THE RECORDS:
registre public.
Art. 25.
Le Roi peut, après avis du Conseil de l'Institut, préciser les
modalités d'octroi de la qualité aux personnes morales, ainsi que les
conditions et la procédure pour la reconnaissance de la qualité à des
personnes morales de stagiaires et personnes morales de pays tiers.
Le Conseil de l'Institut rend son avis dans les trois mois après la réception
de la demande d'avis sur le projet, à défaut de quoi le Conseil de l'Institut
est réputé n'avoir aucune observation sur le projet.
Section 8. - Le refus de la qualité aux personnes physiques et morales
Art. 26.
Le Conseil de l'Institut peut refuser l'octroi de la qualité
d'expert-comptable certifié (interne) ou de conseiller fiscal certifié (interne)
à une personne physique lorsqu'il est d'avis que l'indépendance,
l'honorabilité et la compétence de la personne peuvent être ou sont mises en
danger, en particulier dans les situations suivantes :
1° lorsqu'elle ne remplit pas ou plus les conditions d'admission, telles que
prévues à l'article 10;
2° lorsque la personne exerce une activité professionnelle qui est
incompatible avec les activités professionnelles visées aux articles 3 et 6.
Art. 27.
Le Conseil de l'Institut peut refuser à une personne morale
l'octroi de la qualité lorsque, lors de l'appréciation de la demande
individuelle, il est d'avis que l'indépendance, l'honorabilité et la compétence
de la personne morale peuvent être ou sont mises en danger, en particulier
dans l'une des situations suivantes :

REQUIRED ACTION: How many lines in the items above contain the word "morales"? Reply with the number only.

RESPONSE BOX: 3